This is part of an ongoing 2021 predictions series. We’ve asked top cyber experts to contribute their insights and expertise to provide a look ahead at what the new year may bring to cybersecurity.
2021 Predictions from Jasen Meece, CEO of Cloudentity:
1) In 2021, A Zero Trust Framework is No Longer Optional for Enterprises
There’s no doubt that COVID-19 and the shift to remote work have accelerated Zero Trust adoption in the enterprise. In 2021 and the following years, implementing a Zero Trust approach will become essential to protecting every enterprise, regardless of industry. This is due to the increasing volume of cyberthreats that organizations and individuals face on a regular basis, and human error remains one of the top causes of security breaches. In fact, roughly one-quarter of all data breaches are caused by human error, with the average cost of $3.92 million for each breach, according to a report from the Ponemon Institute. As a result of this growing issue, the Zero Trust Model will become the new standard, in which all users, even those inside the organization's enterprise network, must be authenticated and authorized before being able to access apps and data.
2) The Rise of Machine Identity for AI Bots
Today, we interact with bots more than ever before, whether it's customer service chatbots or the AI on our devices, like Siri and Alexa. These bots are used for real-time decision making to automate processes that were previously done by humans. For example, bots have automated the retail return processes for companies like Amazon. However, it becomes more complicated for enterprises to manage the identities of automated bots, especially when they are interacting with other bots at machine speed. The identities of bots must be managed and protected by the enterprise, similar to employee and customer identity, so that data isn’t compromised. This is important for CIOs and security leaders to keep in mind, because using bots for automation purposes will open new attack vectors if those bots’ APIs are hacked.

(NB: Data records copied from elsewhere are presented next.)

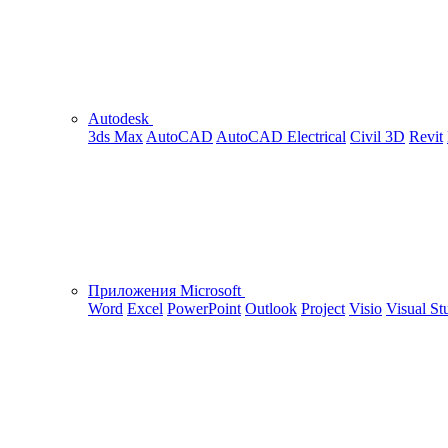
Autodesk
3ds Max
AutoCAD
AutoCAD Electrical
Civil 3D
Revit
Приложения Microsoft
Word
Excel
PowerPoint
Outlook
Project
Visio
Visual St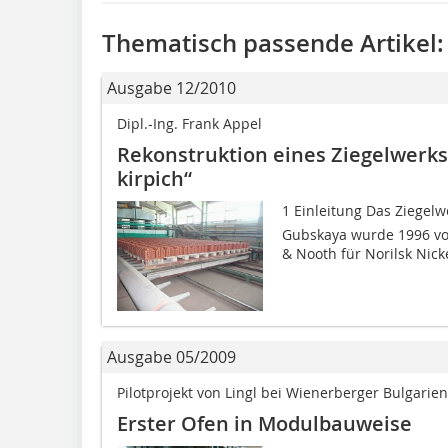
Thematisch passende Artikel:
Ausgabe 12/2010
Dipl.-Ing. Frank Appel
Rekonstruktion eines Ziegelwerks
kirpich“
1 Einleitung Das Ziegelwe
Gubskaya wurde 1996 vo
& Nooth für Norilsk Nick
Ausgabe 05/2009
Pilotprojekt von Lingl bei Wienerberger Bulgarien
Erster Ofen in Modulbauweise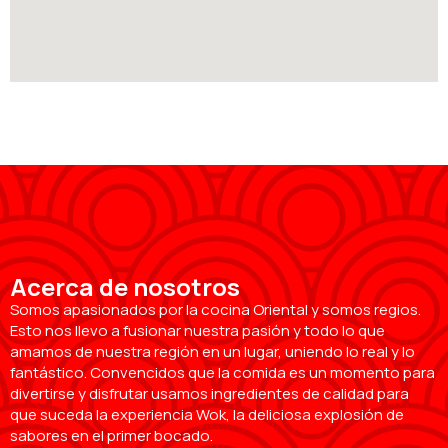
Acerca de nosotros
Somos apasionados por la cocina Oriental y somos regios.
Esto nos llevo a fusionar nuestra pasión y todo lo que
amamos de nuestra región en un lugar, uniendo lo real y lo
fantástico. Convencidos que la comida es un momento para
divertirse y disfrutar usamos ingredientes de calidad para
que suceda la experiencia Wok, la deliciosa explosión de
sabores en el primer bocado.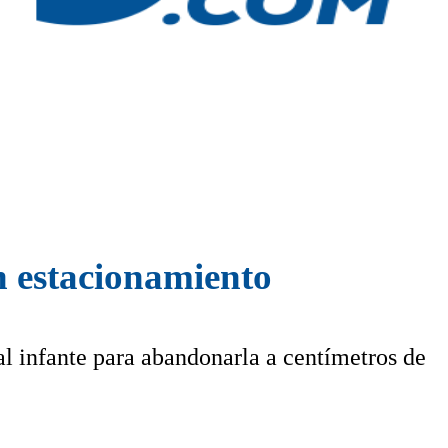
 estacionamiento
l infante para abandonarla a centímetros de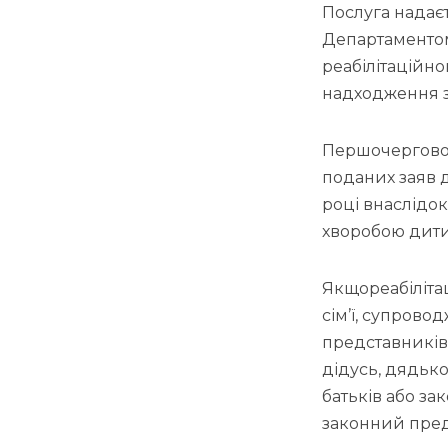
Послуга надає
Департаментом
реабілітаційн
надходження з
Першочергово 
поданих заяв 
році внаслідок
хворобою дит
Якщореабілітац
сім’ї, супрово
представників,
дідусь, дядько
батьків або за
законний пред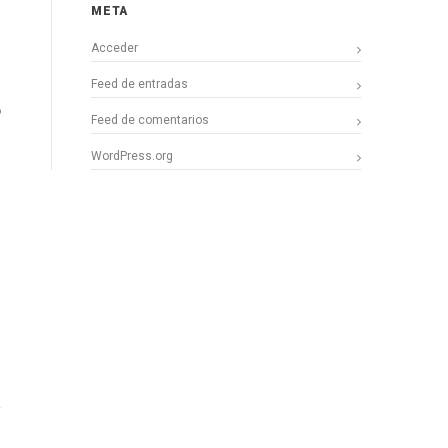
META
Acceder
Feed de entradas
o
Feed de comentarios
WordPress.org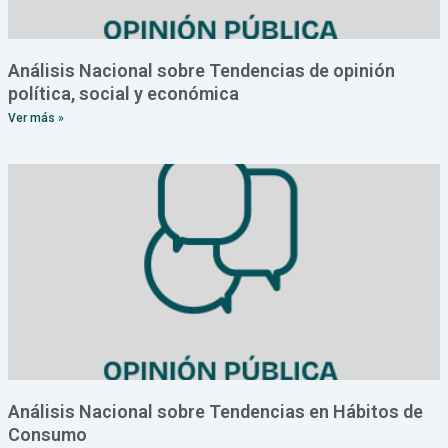
Análisis Nacional sobre Tendencias de opinión
política, social y económica
Ver más »
Análisis Nacional sobre Tendencias en Hábitos de
Consumo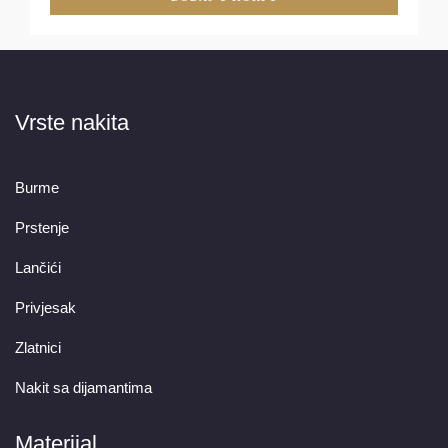
Vrste nakita
Burme
Prstenje
Lančići
Privjesak
Zlatnici
Nakit sa dijamantima
Materijal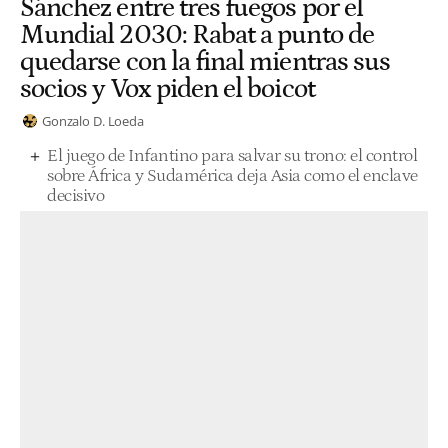
Sánchez entre tres fuegos por el
Mundial 2030: Rabat a punto de
quedarse con la final mientras sus
socios y Vox piden el boicot
Gonzalo D. Loeda
El juego de Infantino para salvar su trono: el control
sobre África y Sudamérica deja Asia como el enclave
decisivo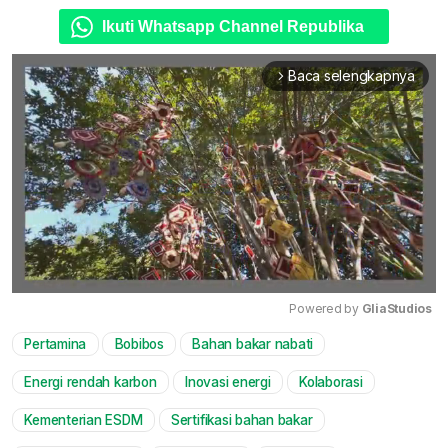
Ikuti Whatsapp Channel Republika
Baca selengkapnya
arrow_forward_ios
Powered by 
GliaStudios
Pertamina
Bobibos
Bahan bakar nabati
Mute
Energi rendah karbon
Inovasi energi
Kolaborasi
Kementerian ESDM
Sertifikasi bahan bakar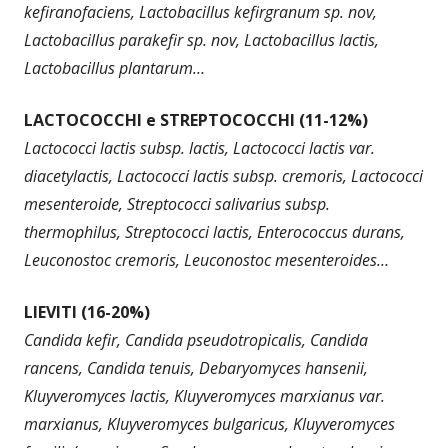
kefiranofaciens, Lactobacillus kefirgranum sp. nov,
Lactobacillus parakefir sp. nov, Lactobacillus lactis,
Lactobacillus plantarum…
LACTOCOCCHI e STREPTOCOCCHI (11-12%)
Lactococci lactis subsp. lactis, Lactococci lactis var.
diacetylactis, Lactococci lactis subsp. cremoris, Lactococci
mesenteroide, Streptococci salivarius subsp.
thermophilus, Streptococci lactis, Enterococcus durans,
Leuconostoc cremoris, Leuconostoc mesenteroides…
LIEVITI (16-20%)
Candida kefir, Candida pseudotropicalis, Candida
rancens, Candida tenuis, Debaryomyces hansenii,
Kluyveromyces lactis, Kluyveromyces marxianus var.
marxianus, Kluyveromyces bulgaricus, Kluyveromyces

3) New Data Regulations, like CPRA, must be Enforced at the API Level
After CPRA passed in November 2020, many other states and countries may follow suit in implementing data and privacy laws to give consumers control of how their personal data is being used. However, enforcing regulations like GPCR, CCPA and CPRA needs to start at the API level. When it comes to managing consumer and employee identity, APIs are a key leg of the identity stool, dictating how the app handles user data, identity governance, and who has access to privileged data. It will be much simpler for companies to ensure they are compliant with these regulations if their APIs are updated or built from the ground up. On the flipside, if federal officials monitor and enforce these data laws at the API level, it will be evident which parts of the app’s code must be altered to comply and avoid large fines.
4) Gen Z Will Lead the Shift to Open Banking
In 2021, we will see significant international growth in the open banking industry as it democratizes financial services. In recent years, Europe has been the center of a new movement towards customer-centric banking using open banking to build new consumer banking apps, but open banking is gaining momentum in the U.S. as well with Venmo and SoFi. Now, Gen Z has grown up using opening bank apps to manage their personal finances and transfer large amounts of money, rather than traditional banks. As a result, we will see an influx of software companies being founded with the purpose of creating a new method for digital-first consumers to do banking. To keep up with the growing demand for these easy-to-use digital banking solutions, banks have now embarked on the same journey by introducing similar types of mobile apps designed to make customers’ financial lives more productive and seamless.
5) Open Healthcare Will Require New Security Standards by July 2021
A Fortune CEO survey showed that 77% of CEOs reported that the COVID-19 crisis accelerated their digital transformation plans and that 40% are spending more on IT infrastructure/platforms. This goes for the healthcare industry as well. Amid the pandemic, it’s crucial that hospitals and other medical facilities can exchange medical data and patient records quickly and privately, but with the number of ransomware attacks hospitals have fallen victim to this year, this process needs to be kept completely secure. The urgent need for secure healthcare data-sharing has led to an increase in open healthcare APIs being developed, but there are still strict compliance guidelines and regulations that must be followed for patient medical data by July 1, 2021. With open healthcare on the rise, we're seeing a shift from developers facing interoperability and compliance burdens, to an innovation opportunity that can power the digital patient and clinician experiences these unprecedented times demand.